* **ASSIGNMENT**
Repeat the data below with no changes.

[Extracted data entries]
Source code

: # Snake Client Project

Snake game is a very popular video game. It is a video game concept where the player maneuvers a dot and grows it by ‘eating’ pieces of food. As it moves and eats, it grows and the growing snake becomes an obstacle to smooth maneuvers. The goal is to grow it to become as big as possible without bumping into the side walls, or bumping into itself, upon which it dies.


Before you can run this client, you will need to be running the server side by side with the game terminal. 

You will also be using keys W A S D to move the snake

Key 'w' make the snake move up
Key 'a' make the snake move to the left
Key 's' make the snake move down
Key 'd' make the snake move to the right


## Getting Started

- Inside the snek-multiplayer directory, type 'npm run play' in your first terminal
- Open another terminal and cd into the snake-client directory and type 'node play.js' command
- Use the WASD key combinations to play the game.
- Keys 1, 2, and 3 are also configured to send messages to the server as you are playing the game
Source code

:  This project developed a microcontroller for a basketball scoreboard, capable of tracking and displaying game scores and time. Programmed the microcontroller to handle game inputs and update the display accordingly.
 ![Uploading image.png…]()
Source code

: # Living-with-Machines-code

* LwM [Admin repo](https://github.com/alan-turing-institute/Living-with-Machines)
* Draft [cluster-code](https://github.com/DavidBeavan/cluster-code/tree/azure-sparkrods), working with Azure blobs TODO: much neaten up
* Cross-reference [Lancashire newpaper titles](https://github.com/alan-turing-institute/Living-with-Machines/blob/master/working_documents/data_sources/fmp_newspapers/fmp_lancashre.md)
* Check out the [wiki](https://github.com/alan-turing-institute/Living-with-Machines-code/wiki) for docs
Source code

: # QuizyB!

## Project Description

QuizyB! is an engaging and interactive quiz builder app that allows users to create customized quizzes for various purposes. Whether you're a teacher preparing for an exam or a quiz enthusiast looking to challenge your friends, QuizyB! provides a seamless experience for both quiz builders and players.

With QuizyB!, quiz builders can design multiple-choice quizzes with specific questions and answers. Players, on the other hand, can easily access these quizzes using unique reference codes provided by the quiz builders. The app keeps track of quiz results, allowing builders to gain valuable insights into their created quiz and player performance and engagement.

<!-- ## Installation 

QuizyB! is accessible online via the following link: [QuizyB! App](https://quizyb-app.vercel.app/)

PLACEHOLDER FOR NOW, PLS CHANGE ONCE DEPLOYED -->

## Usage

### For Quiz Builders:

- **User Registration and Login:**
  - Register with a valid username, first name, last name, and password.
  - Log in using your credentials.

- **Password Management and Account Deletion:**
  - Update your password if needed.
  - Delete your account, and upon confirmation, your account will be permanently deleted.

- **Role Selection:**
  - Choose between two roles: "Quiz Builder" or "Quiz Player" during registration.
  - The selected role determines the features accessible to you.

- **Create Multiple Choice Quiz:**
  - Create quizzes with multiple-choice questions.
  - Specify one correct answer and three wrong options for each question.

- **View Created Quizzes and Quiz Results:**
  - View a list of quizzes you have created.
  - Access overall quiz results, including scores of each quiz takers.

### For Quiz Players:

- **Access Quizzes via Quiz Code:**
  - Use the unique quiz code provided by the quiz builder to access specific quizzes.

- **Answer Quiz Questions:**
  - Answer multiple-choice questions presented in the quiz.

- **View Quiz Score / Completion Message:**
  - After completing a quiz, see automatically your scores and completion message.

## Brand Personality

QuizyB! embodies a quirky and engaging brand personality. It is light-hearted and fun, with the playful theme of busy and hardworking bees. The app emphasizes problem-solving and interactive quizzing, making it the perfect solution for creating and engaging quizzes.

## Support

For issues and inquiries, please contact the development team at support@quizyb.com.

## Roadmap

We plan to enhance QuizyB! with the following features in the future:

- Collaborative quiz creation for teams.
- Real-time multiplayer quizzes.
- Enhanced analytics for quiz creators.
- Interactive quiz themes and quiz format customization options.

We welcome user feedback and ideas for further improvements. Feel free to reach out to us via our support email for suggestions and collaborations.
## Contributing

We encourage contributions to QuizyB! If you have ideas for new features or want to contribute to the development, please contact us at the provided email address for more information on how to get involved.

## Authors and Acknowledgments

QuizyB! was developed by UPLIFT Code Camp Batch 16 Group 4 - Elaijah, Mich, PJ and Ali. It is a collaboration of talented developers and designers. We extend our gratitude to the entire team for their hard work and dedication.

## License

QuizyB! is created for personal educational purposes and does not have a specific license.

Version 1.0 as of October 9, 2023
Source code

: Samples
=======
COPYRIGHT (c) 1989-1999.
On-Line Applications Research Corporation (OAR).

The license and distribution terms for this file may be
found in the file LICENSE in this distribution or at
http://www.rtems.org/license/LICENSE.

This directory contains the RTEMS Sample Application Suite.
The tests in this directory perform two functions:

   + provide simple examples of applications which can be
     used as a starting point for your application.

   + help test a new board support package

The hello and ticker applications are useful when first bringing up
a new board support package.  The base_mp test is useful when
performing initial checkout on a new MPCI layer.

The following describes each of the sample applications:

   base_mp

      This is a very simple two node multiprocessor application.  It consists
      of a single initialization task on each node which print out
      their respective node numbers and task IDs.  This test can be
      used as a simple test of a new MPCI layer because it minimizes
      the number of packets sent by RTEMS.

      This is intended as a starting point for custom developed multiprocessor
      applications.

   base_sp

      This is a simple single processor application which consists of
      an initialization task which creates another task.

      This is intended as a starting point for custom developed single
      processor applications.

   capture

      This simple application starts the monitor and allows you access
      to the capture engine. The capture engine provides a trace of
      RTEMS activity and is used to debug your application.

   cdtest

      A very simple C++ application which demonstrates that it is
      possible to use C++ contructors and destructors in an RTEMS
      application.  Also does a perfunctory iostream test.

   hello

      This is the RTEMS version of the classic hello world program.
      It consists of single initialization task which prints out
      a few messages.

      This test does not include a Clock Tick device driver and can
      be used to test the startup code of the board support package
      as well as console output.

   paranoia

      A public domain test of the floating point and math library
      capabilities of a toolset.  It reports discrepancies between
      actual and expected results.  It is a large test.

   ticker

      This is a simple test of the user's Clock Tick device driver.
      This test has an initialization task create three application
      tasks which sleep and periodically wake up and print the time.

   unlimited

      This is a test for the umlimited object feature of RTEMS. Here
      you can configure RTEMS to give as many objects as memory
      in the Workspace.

* **RESPONSE**
Source code

: # Snake Client Project

Snake game is a very popular video game. It is a video game concept where the player maneuvers a dot and grows it by ‘eating’ pieces of food. As it moves and eats, it grows and the growing snake becomes an obstacle to smooth maneuvers. The goal is to grow it to become as big as possible without bumping into the side walls, or bumping into itself, upon which it dies.


Before you can run this client, you will need to be running the server side by side with the game terminal. 

You will also be using keys W A S D to move the snake

Key 'w' make the snake move up
Key 'a' make the snake move to the left
Key 's' make the snake move down
Key 'd' make the snake move to the right


## Getting Started

- Inside the snek-multiplayer directory, type 'npm run play' in your first terminal
- Open another terminal and cd into the snake-client directory and type 'node play.js' command
- Use the WASD key combinations to play the game.
- Keys 1, 2, and 3 are also configured to send messages to the server as you are playing the game
Source code

:  This project developed a microcontroller for a basketball scoreboard, capable of tracking and displaying game scores and time. Programmed the microcontroller to handle game inputs and update the display accordingly.
 ![Uploading image.png…]()
Source code

: # Living-with-Machines-code

* LwM [Admin repo](https://github.com/alan-turing-institute/Living-with-Machines)
* Draft [cluster-code](https://github.com/DavidBeavan/cluster-code/tree/azure-sparkrods), working with Azure blobs TODO: much neaten up
* Cross-reference [Lancashire newpaper titles](https://github.com/alan-turing-institute/Living-with-Machines/blob/master/working_documents/data_sources/fmp_newspapers/fmp_lancashre.md)
* Check out the [wiki](https://github.com/alan-turing-institute/Living-with-Machines-code/wiki) for docs
Source code

: # QuizyB!

## Project Description

QuizyB! is an engaging and interactive quiz builder app that allows users to create customized quizzes for various purposes. Whether you're a teacher preparing for an exam or a quiz enthusiast looking to challenge your friends, QuizyB! provides a seamless experience for both quiz builders and players.

With QuizyB!, quiz builders can design multiple-choice quizzes with specific questions and answers. Players, on the other hand, can easily access these quizzes using unique reference codes provided by the quiz builders. The app keeps track of quiz results, allowing builders to gain valuable insights into their created quiz and player performance and engagement.

<!-- ## Installation 

QuizyB! is accessible online via the following link: [QuizyB! App](https://quizyb-app.vercel.app/)

PLACEHOLDER FOR NOW, PLS CHANGE ONCE DEPLOYED -->

## Usage

### For Quiz Builders:

- **User Registration and Login:**
  - Register with a valid username, first name, last name, and password.
  - Log in using your credentials.

- **Password Management and Account Deletion:**
  - Update your password if needed.
  - Delete your account, and upon confirmation, your account will be permanently deleted.

- **Role Selection:**
  - Choose between two roles: "Quiz Builder" or "Quiz Player" during registration.
  - The selected role determines the features accessible to you.

- **Create Multiple Choice Quiz:**
  - Create quizzes with multiple-choice questions.
  - Specify one correct answer and three wrong options for each question.

- **View Created Quizzes and Quiz Results:**
  - View a list of quizzes you have created.
  - Access overall quiz results, including scores of each quiz takers.

### For Quiz Players:

- **Access Quizzes via Quiz Code:**
  - Use the unique quiz code provided by the quiz builder to access specific quizzes.

- **Answer Quiz Questions:**
  - Answer multiple-choice questions presented in the quiz.

- **View Quiz Score / Completion Message:**
  - After completing a quiz, see automatically your scores and completion message.

## Brand Personality

QuizyB! embodies a quirky and engaging brand personality. It is light-hearted and fun, with the playful theme of busy and hardworking bees. The app emphasizes problem-solving and interactive quizzing, making it the perfect solution for creating and engaging quizzes.

## Support

For issues and inquiries, please contact the development team at support@quizyb.com.

## Roadmap

We plan to enhance QuizyB! with the following features in the future:

- Collaborative quiz creation for teams.
- Real-time multiplayer quizzes.
- Enhanced analytics for quiz creators.
- Interactive quiz themes and quiz format customization options.

We welcome user feedback and ideas for further improvements. Feel free to reach out to us via our support email for suggestions and collaborations.
## Contributing

We encourage contributions to QuizyB! If you have ideas for new features or want to contribute to the development, please contact us at the provided email address for more information on how to get involved.

## Authors and Acknowledgments

QuizyB! was developed by UPLIFT Code Camp Batch 16 Group 4 - Elaijah, Mich, PJ and Ali. It is a collaboration of talented developers and designers. We extend our gratitude to the entire team for their hard work and dedication.

## License

QuizyB! is created for personal educational purposes and does not have a specific license.

Version 1.0 as of October 9, 2023
Source code

: Samples
=======
COPYRIGHT (c) 1989-1999.
On-Line Applications Research Corporation (OAR).

The license and distribution terms for this file may be
found in the file LICENSE in this distribution or at
http://www.rtems.org/license/LICENSE.

This directory contains the RTEMS Sample Application Suite.
The tests in this directory perform two functions:

   + provide simple examples of applications which can be
     used as a starting point for your application.

   + help test a new board support package

The hello and ticker applications are useful when first bringing up
a new board support package.  The base_mp test is useful when
performing initial checkout on a new MPCI layer.

The following describes each of the sample applications:

   base_mp

      This is a very simple two node multiprocessor application.  It consists
      of a single initialization task on each node which print out
      their respective node numbers and task IDs.  This test can be
      used as a simple test of a new MPCI layer because it minimizes
      the number of packets sent by RTEMS.

      This is intended as a starting point for custom developed multiprocessor
      applications.

   base_sp

      This is a simple single processor application which consists of
      an initialization task which creates another task.

      This is intended as a starting point for custom developed single
      processor applications.

   capture

      This simple application starts the monitor and allows you access
      to the capture engine. The capture engine provides a trace of
      RTEMS activity and is used to debug your application.

   cdtest

      A very simple C++ application which demonstrates that it is
      possible to use C++ contructors and destructors in an RTEMS
      application.  Also does a perfunctory iostream test.

   hello

      This is the RTEMS version of the classic hello world program.
      It consists of single initialization task which prints out
      a few messages.

      This test does not include a Clock Tick device driver and can
      be used to test the startup code of the board support package
      as well as console output.

   paranoia

      A public domain test of the floating point and math library
      capabilities of a toolset.  It reports discrepancies between
      actual and expected results.  It is a large test.

   ticker

      This is a simple test of the user's Clock Tick device driver.
      This test has an initialization task create three application
      tasks which sleep and periodically wake up and print the time.

   unlimited

      This is a test for the umlimited object feature of RTEMS. Here
      you can configure RTEMS to give as many objects as memory
      in the Workspace.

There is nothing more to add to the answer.